» Request
Repeat word for word the stretch of the records below from the line containing "order: Lycopodiales" through the line containing "genus: Cicindela", with both of those lines included.

┄┄┄┄┄┄

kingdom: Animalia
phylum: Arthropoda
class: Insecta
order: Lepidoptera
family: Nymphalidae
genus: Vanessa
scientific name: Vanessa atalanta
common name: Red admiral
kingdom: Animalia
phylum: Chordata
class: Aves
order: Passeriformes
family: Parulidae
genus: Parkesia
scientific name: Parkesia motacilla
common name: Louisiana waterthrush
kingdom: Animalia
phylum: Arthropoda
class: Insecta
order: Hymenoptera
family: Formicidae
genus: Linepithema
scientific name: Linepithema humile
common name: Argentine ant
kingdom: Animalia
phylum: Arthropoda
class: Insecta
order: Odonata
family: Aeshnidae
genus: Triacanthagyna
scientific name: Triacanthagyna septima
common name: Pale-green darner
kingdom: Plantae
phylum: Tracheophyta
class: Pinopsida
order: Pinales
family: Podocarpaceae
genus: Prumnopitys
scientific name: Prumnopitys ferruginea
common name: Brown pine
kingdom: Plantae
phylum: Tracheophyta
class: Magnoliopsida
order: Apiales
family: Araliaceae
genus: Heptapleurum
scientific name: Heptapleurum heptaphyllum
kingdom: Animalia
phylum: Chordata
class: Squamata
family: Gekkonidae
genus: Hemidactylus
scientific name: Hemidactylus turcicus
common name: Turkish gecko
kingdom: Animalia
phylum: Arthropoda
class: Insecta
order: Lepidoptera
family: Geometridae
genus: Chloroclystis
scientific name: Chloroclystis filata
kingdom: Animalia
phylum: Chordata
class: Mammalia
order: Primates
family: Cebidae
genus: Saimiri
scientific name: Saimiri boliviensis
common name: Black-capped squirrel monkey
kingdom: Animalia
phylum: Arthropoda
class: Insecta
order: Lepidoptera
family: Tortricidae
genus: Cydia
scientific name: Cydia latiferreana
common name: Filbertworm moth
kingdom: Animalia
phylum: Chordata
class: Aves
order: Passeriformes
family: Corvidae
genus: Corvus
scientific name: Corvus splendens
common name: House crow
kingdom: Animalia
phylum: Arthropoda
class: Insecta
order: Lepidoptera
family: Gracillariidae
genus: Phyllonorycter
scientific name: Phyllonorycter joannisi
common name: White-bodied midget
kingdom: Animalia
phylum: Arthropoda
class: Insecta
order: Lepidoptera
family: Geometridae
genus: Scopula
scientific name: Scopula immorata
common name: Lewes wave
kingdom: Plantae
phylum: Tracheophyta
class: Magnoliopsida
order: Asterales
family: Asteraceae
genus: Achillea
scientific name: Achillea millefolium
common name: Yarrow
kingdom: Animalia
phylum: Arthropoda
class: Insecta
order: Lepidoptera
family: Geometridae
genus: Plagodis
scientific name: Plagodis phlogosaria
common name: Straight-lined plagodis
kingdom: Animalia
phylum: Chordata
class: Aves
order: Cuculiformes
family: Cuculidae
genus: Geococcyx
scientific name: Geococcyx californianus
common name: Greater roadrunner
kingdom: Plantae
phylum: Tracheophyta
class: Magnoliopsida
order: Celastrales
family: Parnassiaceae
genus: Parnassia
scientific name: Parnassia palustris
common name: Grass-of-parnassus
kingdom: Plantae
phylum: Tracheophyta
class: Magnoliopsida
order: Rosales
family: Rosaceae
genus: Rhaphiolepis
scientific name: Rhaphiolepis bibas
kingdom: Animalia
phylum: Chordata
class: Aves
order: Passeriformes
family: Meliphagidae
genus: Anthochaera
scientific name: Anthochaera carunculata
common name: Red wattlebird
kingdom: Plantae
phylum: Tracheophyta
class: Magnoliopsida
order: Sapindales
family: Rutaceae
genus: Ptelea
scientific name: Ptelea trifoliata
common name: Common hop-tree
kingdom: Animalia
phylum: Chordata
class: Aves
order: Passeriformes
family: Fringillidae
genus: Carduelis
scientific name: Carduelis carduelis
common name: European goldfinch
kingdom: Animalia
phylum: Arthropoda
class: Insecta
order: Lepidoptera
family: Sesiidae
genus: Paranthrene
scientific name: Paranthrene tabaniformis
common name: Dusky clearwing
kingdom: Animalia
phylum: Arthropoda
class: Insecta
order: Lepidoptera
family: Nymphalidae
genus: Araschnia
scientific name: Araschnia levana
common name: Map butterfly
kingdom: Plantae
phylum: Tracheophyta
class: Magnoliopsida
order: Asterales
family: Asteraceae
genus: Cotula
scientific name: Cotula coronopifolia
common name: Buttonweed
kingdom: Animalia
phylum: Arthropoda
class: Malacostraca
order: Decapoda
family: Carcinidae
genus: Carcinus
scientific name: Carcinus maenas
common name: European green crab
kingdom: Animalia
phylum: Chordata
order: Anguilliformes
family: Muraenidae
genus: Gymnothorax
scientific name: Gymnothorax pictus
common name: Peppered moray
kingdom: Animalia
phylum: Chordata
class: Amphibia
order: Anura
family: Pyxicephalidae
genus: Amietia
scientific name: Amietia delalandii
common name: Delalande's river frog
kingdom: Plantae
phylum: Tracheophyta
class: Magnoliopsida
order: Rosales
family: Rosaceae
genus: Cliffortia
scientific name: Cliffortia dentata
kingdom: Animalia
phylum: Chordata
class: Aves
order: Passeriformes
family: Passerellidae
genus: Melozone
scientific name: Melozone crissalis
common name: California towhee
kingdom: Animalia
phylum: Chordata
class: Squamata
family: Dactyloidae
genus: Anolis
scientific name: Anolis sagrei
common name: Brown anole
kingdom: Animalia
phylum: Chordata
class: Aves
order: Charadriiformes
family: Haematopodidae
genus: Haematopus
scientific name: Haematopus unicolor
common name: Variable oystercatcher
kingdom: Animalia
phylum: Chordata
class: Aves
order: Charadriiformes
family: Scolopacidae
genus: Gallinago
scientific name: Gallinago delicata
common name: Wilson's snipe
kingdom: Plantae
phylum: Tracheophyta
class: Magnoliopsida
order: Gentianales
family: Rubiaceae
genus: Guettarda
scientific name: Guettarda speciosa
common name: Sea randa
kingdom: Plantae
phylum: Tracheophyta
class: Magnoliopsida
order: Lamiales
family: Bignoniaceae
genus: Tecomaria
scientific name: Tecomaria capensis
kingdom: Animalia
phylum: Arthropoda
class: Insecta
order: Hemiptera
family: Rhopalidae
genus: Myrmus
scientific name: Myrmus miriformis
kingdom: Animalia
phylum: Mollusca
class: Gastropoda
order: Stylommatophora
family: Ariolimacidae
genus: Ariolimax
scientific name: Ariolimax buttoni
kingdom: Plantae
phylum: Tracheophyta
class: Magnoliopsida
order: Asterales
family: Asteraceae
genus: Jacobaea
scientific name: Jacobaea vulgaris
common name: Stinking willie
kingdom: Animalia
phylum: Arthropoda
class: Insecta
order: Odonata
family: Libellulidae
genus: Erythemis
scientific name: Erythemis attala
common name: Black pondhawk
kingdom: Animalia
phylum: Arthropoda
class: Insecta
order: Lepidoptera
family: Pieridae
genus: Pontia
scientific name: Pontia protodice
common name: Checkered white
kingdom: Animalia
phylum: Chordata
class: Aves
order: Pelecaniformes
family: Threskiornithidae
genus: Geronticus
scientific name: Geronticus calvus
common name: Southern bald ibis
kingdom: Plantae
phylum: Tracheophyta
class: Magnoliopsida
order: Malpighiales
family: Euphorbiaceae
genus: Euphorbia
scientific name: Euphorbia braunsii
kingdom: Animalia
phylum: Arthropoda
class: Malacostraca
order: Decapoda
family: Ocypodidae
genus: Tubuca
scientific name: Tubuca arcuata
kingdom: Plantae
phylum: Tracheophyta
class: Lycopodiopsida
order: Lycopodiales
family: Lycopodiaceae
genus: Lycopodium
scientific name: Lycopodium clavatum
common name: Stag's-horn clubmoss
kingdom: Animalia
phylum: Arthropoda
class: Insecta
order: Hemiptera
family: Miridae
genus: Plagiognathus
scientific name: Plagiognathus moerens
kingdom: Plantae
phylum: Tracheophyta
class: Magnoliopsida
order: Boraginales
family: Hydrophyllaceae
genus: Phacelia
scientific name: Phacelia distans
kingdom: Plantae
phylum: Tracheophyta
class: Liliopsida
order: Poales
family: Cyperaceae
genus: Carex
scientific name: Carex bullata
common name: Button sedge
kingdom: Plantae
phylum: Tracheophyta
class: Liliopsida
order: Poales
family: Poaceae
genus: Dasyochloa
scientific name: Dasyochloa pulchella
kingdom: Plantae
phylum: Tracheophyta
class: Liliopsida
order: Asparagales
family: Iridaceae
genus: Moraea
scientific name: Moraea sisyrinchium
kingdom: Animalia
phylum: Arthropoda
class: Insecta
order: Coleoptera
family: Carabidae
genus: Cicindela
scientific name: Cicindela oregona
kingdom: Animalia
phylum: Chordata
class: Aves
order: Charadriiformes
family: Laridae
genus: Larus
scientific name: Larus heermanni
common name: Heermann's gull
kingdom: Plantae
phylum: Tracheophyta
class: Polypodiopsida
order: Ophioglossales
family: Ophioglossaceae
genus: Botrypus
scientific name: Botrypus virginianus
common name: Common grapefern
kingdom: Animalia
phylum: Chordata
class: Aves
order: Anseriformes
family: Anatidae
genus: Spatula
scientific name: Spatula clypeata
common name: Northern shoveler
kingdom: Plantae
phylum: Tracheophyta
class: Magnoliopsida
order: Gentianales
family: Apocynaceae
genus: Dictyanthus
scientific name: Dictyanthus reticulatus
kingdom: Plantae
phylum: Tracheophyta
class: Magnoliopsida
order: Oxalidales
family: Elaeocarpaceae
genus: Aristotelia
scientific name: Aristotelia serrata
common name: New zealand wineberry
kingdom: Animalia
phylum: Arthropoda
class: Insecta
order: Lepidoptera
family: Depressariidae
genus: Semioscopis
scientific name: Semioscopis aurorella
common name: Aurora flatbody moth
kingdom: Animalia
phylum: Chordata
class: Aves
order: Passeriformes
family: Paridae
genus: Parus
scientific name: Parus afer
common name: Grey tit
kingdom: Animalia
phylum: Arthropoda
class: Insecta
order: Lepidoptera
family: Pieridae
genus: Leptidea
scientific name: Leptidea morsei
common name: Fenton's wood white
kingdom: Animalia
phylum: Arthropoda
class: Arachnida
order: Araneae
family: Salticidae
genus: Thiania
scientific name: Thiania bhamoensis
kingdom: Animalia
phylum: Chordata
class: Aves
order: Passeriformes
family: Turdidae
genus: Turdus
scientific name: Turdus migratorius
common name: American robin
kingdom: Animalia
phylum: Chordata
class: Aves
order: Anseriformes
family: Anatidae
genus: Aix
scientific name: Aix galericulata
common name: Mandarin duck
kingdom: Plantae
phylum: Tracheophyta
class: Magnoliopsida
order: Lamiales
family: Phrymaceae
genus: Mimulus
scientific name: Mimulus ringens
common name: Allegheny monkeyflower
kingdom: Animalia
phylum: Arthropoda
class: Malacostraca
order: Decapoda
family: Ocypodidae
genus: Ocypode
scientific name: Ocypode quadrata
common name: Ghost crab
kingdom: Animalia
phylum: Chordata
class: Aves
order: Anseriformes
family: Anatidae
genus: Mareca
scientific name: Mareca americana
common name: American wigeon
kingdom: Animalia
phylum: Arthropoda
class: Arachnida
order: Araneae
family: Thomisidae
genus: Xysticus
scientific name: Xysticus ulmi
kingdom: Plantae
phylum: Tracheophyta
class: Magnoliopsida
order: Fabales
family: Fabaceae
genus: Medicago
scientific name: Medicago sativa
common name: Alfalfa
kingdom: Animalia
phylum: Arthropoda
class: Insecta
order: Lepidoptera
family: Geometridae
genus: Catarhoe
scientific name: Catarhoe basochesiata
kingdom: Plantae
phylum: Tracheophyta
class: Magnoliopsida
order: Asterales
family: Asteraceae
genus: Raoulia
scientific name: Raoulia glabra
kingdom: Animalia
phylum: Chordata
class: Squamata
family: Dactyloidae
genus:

┄┄┄┄┄┄

» Solved problem
order: Lycopodiales
family: Lycopodiaceae
genus: Lycopodium
scientific name: Lycopodium clavatum
common name: Stag's-horn clubmoss
kingdom: Animalia
phylum: Arthropoda
class: Insecta
order: Hemiptera
family: Miridae
genus: Plagiognathus
scientific name: Plagiognathus moerens
kingdom: Plantae
phylum: Tracheophyta
class: Magnoliopsida
order: Boraginales
family: Hydrophyllaceae
genus: Phacelia
scientific name: Phacelia distans
kingdom: Plantae
phylum: Tracheophyta
class: Liliopsida
order: Poales
family: Cyperaceae
genus: Carex
scientific name: Carex bullata
common name: Button sedge
kingdom: Plantae
phylum: Tracheophyta
class: Liliopsida
order: Poales
family: Poaceae
genus: Dasyochloa
scientific name: Dasyochloa pulchella
kingdom: Plantae
phylum: Tracheophyta
class: Liliopsida
order: Asparagales
family: Iridaceae
genus: Moraea
scientific name: Moraea sisyrinchium
kingdom: Animalia
phylum: Arthropoda
class: Insecta
order: Coleoptera
family: Carabidae
genus: Cicindela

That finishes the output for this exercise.